L’absence de Ribéry dans l’aventure brésilienne était vue comme un risque de déstabilisation du jeu français. Les faits ont prouvé le contraire avec une moyenne de 4 buts par match suite au triomphal France-Suisse. Paradoxalement, elle se révèle être un plus pour l’équipe de France. L’attaquant français comme beaucoup de bons joueurs se positionne en leader excluant les autres individualités. Le vrai leader est celui qui crée une dynamique propre à la participation de tous, exploitant au maximum le potentiel de chacun. Deschamps s’appuie sur cette dynamique en préconisant 3 leaders d’équipe. Trois apparaît comme le chiffre idéal pour prendre une décision majoritaire et objective. Les 3 différents leaders selon lui doivent avoir des qualités différentes ce pourquoi il s’efforce de déterminer un leader mental et physique, un leader technique et un leader d’ambiance. Un système de multi-leadership intéressant à transposer en communication.

 

3) Mobiliser l’équipe autour d’un but commun

Comment faire passer le groupe avant tous les désirs individualistes ? L’entraîneur du Chelsea FC, José Mourinho, sait mobiliser ses équipes en définissant continuellement un but commun à tous. Avant entraîneur du FC Porto, chaque saison commençait par un mail adressé personnellement à tous les joueurs de l’équipe. Les agences ont tout intérêt à s’inspirer de ce modèle en communiquant individuellement les objectifs personnels de chacun tout en faisant l’analogie entre les objectifs personnels et ceux de l’agence. De cette façon la motivation de chacun est décuplée !

 

4) La gestion des talents au cœur de la performance

Pour donner du temps aux jeunes joueurs de s’imprégner de l’identité du club et de s’adapter au mieux aux méthodes de travail avant de devenir titulaires  le FC Porto met en place des remplaçants derrière chaque titulaire.

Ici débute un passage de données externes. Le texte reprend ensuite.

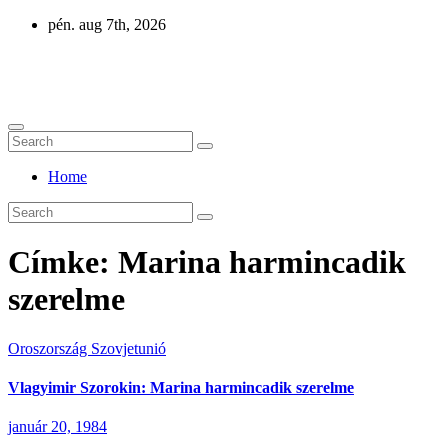
Skip
pén. aug 7th, 2026
to
content
Eurázsia
Home
Címke:
Marina harmincadik
szerelme
Oroszország
Szovjetunió
Vlagyimir Szorokin: Marina harmincadik szerelme
január 20, 1984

Les agences devraient elles aussi créer des pépinières de talents suivi dès leur premier stage dans l’entreprise.

 

5) Maîtriser le changement 

 L’équipe espagnole lors de la dernière édition du mondial est restée sur ses acquis avec un jeu identique consistant à conserver la balle le plus longtemps.

Pour rester innovants, les entraîneurs puisent plusieurs techniques dans les différents clubs fréquentés et en font une synthèse pour définir le jeu idéal en remettant en cause constamment ce qui est fait. Tout comme un entraîneur et son équipe qui regardent un match du futur adversaire, les dirigeants doivent avoir une connaissance parfaite de ce qui se fait ailleurs.

 

6) La gestion des Data devient un enjeu central pour le sport

 Le taux de réussite d’un penalty va de 70 à 87% selon une étude publié dans Soccer et Society en 2009.  Le niveau de réussite étant maximum lorsque le joueur  attend que le gardien plonge pour tirer dans l’axe du but.  Des études que l’entraineur des Pays Bas a dû lire car il a changé le gardien dans la dernière minute de jeux lors des quarts de finale contre le Costa Rica ce qui est un facteur d’augmentation des chances de marquer.

Une bonne connaissance des datas aide à prendre une décision même si elle ne remplace pas le sang-froid et l’engagement.

 

7) Moment of truth ou « la vérité du terrain »

 Lorsque tous les ingrédients sont réunis : une bonne équipe, un collectif homogène soudé derrière un objectif et une stratégie, alors « la parole est au terrain » comme le rappelait souvent Aimé Jacquet. C’est lorsque le cadre est solide que peuvent jouer à plein l’inspiration, la créativité…

L’intégration n’est pas aujourd’hui une priorité mails il a fort à parier que le jour où les entreprises prendrons conscience de son importance, ils feront appel à des sportifs de renom  leur donner les clefs d’un management d’équipe réussi !

Le désastre Brésilien face à l’Allemagne (7-1) restera la conséquence des  fragilités  de la sélection brésilienne (le plus faible taux de passes réussies des quatre demi-finalistes) néanmoins, l’efficacité du « collectif Allemand » nous conforte dans  l’importance  de l’intégration en football et en communication.